"Memang ini UU HKPD, kita tidak pernah ngatur, itu jadi pajak daerah. Justru di UU PPN kita itu di-exclude tidak dikenakan PPN, karena kita serahkan kepada daerah menjadi objek pajak daerah. Jadi, kita tidak mengatur baik 15 persen apakah mau seperti apa, itu sepenuhnya di sana (di UU HKPD)," jelasnya saat Media Briefing di Kantor Pusat DJP, Jakarta, Kamis (11/5/2023).
Dalam kesempatan yang sama, Staf Ahli Menteri Keuangan Bidang Kepatuhan Pajak Yon Arsal menegaskan, meskipun pajak hiburan diatur dalam UU HKPD, Pemda tetap wajib melaporkan datanya kepada Pemerintah Pusat. Sebab, data-data tersebut nantinya akan dilihat keterkaitannya dengan pajak di sektor lainnya, misalnya dengan sektor pariwisata, transportasi, hingga makanan dan minuman.
"Sebagaimana dilaporkan Ibu Menteri di setiap laporan bulanan memang di sana dilaporkan, jadi berapa perkembangan pajak hiburan itu setiap bulan, ini penting buat kita. Kenapa?

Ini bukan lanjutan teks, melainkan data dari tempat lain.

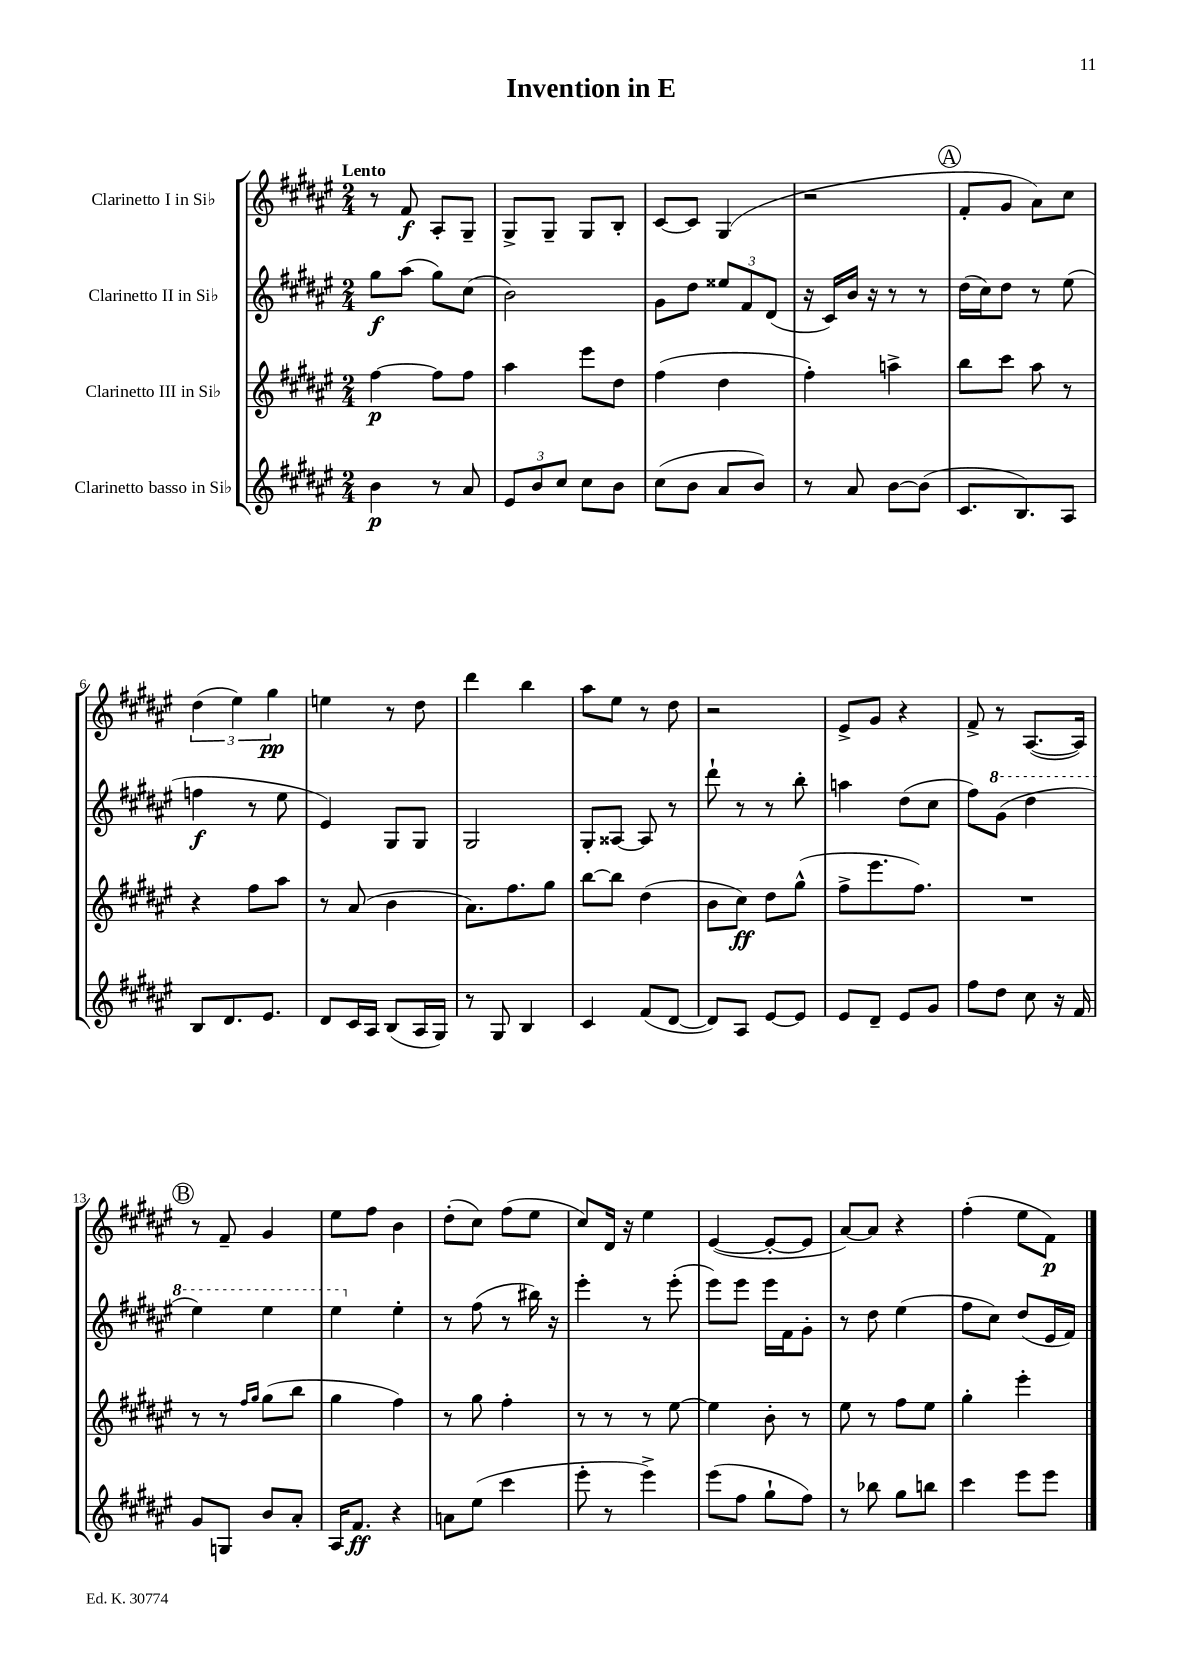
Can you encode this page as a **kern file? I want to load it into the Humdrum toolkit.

**kern	**dynam	**kern	**dynam	**kern	**dynam	**kern	**dynam
*part4	*part4	*part3	*part3	*part2	*part2	*part1	*part1
*staff4	*staff4	*staff3	*staff3	*staff2	*staff2	*staff1	*staff1
*I"Clarinetto basso in Si♭	*	*I"Clarinetto III in Si♭	*	*I"Clarinetto II in Si♭	*	*I"Clarinetto I in Si♭	*
*clefG2	*	*clefG2	*	*clefG2	*	*clefG2	*
*k[f#c#g#d#a#e#]	*	*k[f#c#g#d#a#e#]	*	*k[f#c#g#d#a#e#]	*	*k[f#c#g#d#a#e#]	*
*M2/4	*	*M2/4	*	*M2/4	*	*M2/4	*
=1	=1	=1	=1	=1	=1	=1	=1
!	!	!	!	!	!	!LO:TX:a:B:t=Lento	!
4b\	p	[4ff#\	p	8gg#\L	f	8r	.
.	.	.	.	(8aa#\J	.	8f#/	f
8r	.	8ff#\L]	.	8gg#\L)	.	8A#'/L	.
8a#/	.	8ff#\J	.	(8cc#\J	.	8G#~/J	.
=2	=2	=2	=2	=2	=2	=2	=2
12e#/L	.	4aa#\	.	2b\)	.	8G#^/L	.
12b/	.	.	.	.	.	.	.
.	.	.	.	.	.	8G#~/J	.
12cc#/J	.	.	.	.	.	.	.
8cc#\L	.	8eee#\L	.	.	.	8G#/L	.
8b\J	.	8dd#\J	.	.	.	8B'/J	.
=3	=3	=3	=3	=3	=3	=3	=3
(8cc#\L	.	(4ff#\	.	8g#\L	.	[8c#/L	.
8b\J	.	.	.	8dd#\J	.	8c#/J]	.
8a#/L	.	4dd#\	.	12ee##X/L	.	(4G#/	.
.	.	.	.	12f#/	.	.	.
8b/J)	.	.	.	.	.	.	.
.	.	.	.	(12d#/J	.	.	.
=4	=4	=4	=4	=4	=4	=4	=4
8r	.	4ff#'\)	.	16r	.	2r	.
.	.	.	.	16c#/LL)	.	.	.
8a#/	.	.	.	16b/JJ	.	.	.
.	.	.	.	16r	.	.	.
[8b\L	.	4aan^\	.	8r	.	.	.
(8b\J]	.	.	.	8r	.	.	.
!!LO:REH:place=s1:t=A
=5	=5	=5	=5	=5	=5	=5	=5
8.c#/L	.	8bb\L	.	(16dd#\LL	.	8f#'/L	.
.	.	.	.	16cc#\J)	.	.	.
.	.	8ccc#\J	.	8dd#\J	.	8g#/J	.
8.B/)	.	.	.	.	.	.	.
.	.	8aa#\	.	8r	.	8a#\L)	.
8A#/J	.	8r	.	(8ee#\	.	8cc#\J	.
!!LO:LB:g=z
=6	=6	=6	=6	=6	=6	=6	=6
8B/L	.	4r	.	4ffn\	f	(6dd#\	.
8.d#/	.	.	.	.	.	.	.
.	.	.	.	.	.	6ee#\)	.
.	.	8ff#\L	.	8r	.	.	.
8.e#/J	.	.	.	.	.	.	.
.	.	.	.	.	.	6gg#\	pp
.	.	8aa#\J	.	8ee#\	.	.	.
=7	=7	=7	=7	=7	=7	=7	=7
8d#/L	.	8r	.	4e#/)	.	4een\	.
16c#/L	.	(8a#/	.	.	.	.	.
16A#/JJ	.	.	.	.	.	.	.
(8B/L	.	4b\	.	8G#/L	.	8r	.
16A#/L	.	.	.	8G#/J	.	8dd#\	.
16G#/JJ)	.	.	.	.	.	.	.
=8	=8	=8	=8	=8	=8	=8	=8
8r	.	8.a#\L)	.	2G#/	.	4ddd#\	.
8G#/	.	.	.	.	.	.	.
.	.	8.ff#\	.	.	.	.	.
4B/	.	.	.	.	.	4bb\	.
.	.	8gg#\J	.	.	.	.	.
=9	=9	=9	=9	=9	=9	=9	=9
4c#/	.	[8bb\L	.	8G#'/L	.	8aa#\L	.
.	.	8bb\J]	.	[8A##X/J	.	8ee#\J	.
(8f#/L	.	(4dd#\	.	8A##/]	.	8r	.
[8d#/J	.	.	.	8r	.	8dd#\	.
=10	=10	=10	=10	=10	=10	=10	=10
8d#/L])	.	8b\L	.	8ddd#`\	.	2r	.
8A#/J	.	8cc#\J)	ff	8r	.	.	.
[8e#/L	.	8dd#\L	.	8r	.	.	.
8e#/J]	.	(8gg#^^\J	.	8bb'\	.	.	.
=11	=11	=11	=11	=11	=11	=11	=11
8e#/L	.	8ff#^\L	.	4aan\	.	8e#^/L	.
8d#~/J	.	8.eee#\	.	.	.	8g#/J	.
8e#/L	.	.	.	(8dd#\L	.	4r	.
.	.	8.ff#\J)	.	.	.	.	.
8g#/J	.	.	.	8cc#\J	.	.	.
=12	=12	=12	=12	=12	=12	=12	=12
8ff#\L	.	2r	.	8ff#\L)	.	8f#^/	.
*	*	*	*	*8va	*	*	*
8dd#\J	.	.	.	(8gg#\J	.	8r	.
8cc#\	.	.	.	4ddd#\	.	([8.A#/L	.
16r	.	.	.	.	.	.	.
16f#/	.	.	.	.	.	16A#/Jk])	.
!!LO:LB:g=z
!!LO:REH:place=s1:t=B
=13	=13	=13	=13	=13	=13	=13	=13
8g#/L	.	8r	.	4eee#\)	.	8r	.
8Gn/J	.	8r	.	.	.	8f#~/	.
.	.	16qqff#/LL	.	.	.	.	.
.	.	16qqgg#/JJ	.	.	.	.	.
8b/L	.	(8gg#\L	.	4eee#\	.	4g#/	.
8a#'/J	.	8bb\J	.	.	.	.	.
=14	=14	=14	=14	=14	=14	=14	=14
16A#/KL	.	4gg#\	.	4eee#\	.	8ee#\L	.
8.f#/J	ff	.	.	.	.	.	.
.	.	.	.	.	.	8ff#\J	.
*	*	*	*	*X8va	*	*	*
4r	.	4ff#\)	.	4ee#'\	.	4b\	.
=15	=15	=15	=15	=15	=15	=15	=15
8an\L	.	8r	.	8r	.	(8dd#'\L	.
(8ee#\J	.	8gg#\	.	(8ff#\	.	8cc#\J)	.
4ccc#\	.	4ff#'\	.	8r	.	(8ff#\L	.
.	.	.	.	16bb#X\)	.	8ee#\J	.
.	.	.	.	16r	.	.	.
=16	=16	=16	=16	=16	=16	=16	=16
8eee#'\	.	8r	.	4eee#'\	.	8cc#/L)	.
8r	.	8r	.	.	.	16d#/Jk	.
.	.	.	.	.	.	16r	.
4eee#^\)	.	8r	.	8r	.	4ee#\	.
.	.	[8ee#\	.	(8eee#'\	.	.	.
=17	=17	=17	=17	=17	=17	=17	=17
(8eee#\L	.	4ee#\]	.	8eee#\L)	.	([4e#/	.
8ff#\J	.	.	.	8eee#\J	.	.	.
8gg#`\L	.	8b'\	.	16eee#\LL	.	8e#'/L_	.
.	.	.	.	16f#\J	.	.	.
8ff#\J)	.	8r	.	8g#'\J	.	8e#/J]	.
=18	=18	=18	=18	=18	=18	=18	=18
8r	.	8ee#\	.	8r	.	[8a#/L)	.
8bb-X\	.	8r	.	8dd#\	.	8a#/J]	.
8gg#\L	.	8ff#\L	.	(4ee#\	.	4r	.
8bbn\J	.	8ee#\J	.	.	.	.	.
=19	=19	=19	=19	=19	=19	=19	=19
4ccc#\	.	4gg#'\	.	8ff#\L	.	(4ff#'\	.
.	.	.	.	8cc#\J)	.	.	.
8eee#\L	.	4eee#'\	.	(8dd#/L	.	8ee#\L	.
8eee#\J	.	.	.	16e#/L	.	8f#\J)	p
.	.	.	.	16f#/JJ)	.	.	.
==	==	==	==	==	==	==	==
*-	*-	*-	*-	*-	*-	*-	*-
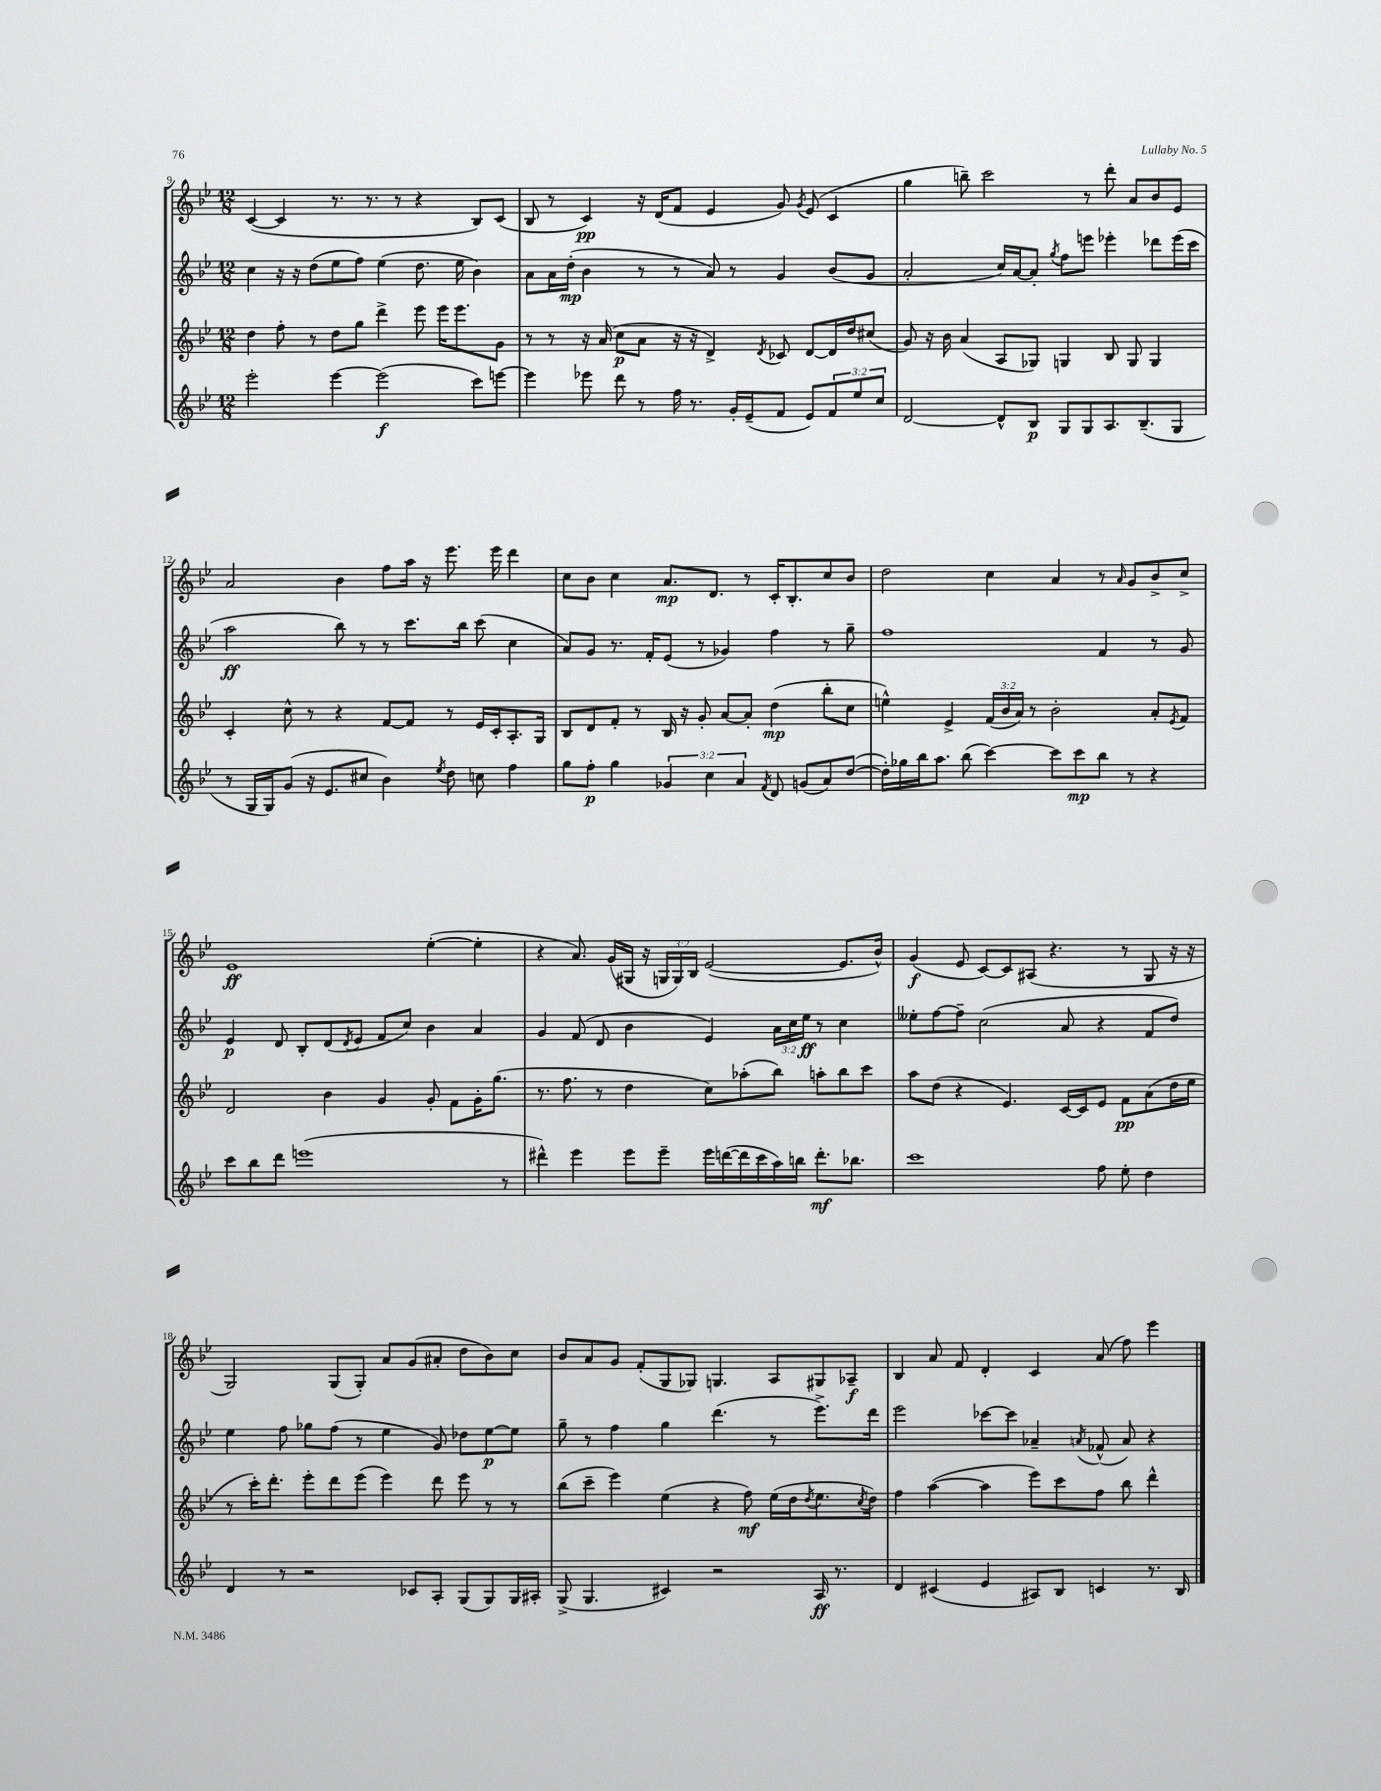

Karena di DJP, Pak Dirjen (Pajak) juga melaporkan data pajak untuk sektor-sektor tertentu, seperti sektor pariwisata, transportasi, makanan dan minuman, data itu di DJP juga sangat penting," pungkasnya.
Sebagai informasi, pajak hiburan adalah pajak atas penyelenggaraan hiburan, meliputi semua jenis tontonan, pertunjukan, permainan, dan/atau keramaian yang dinikmati dengan dipungut bayaran, maka subjek pajaknya adalah penikmat hiburan baik itu orang pribadi atau badan yang membayar untuk sebuah hiburan.
Kemudian apabila dilihat dari jenis pengelolaannya, pajak dari penyelenggaraan hiburan masuk ke dalam pajak daerah. Adapun bagian dari pajak daerah, ketentuan pajak hiburan diatur dalam peraturan daerah (perda).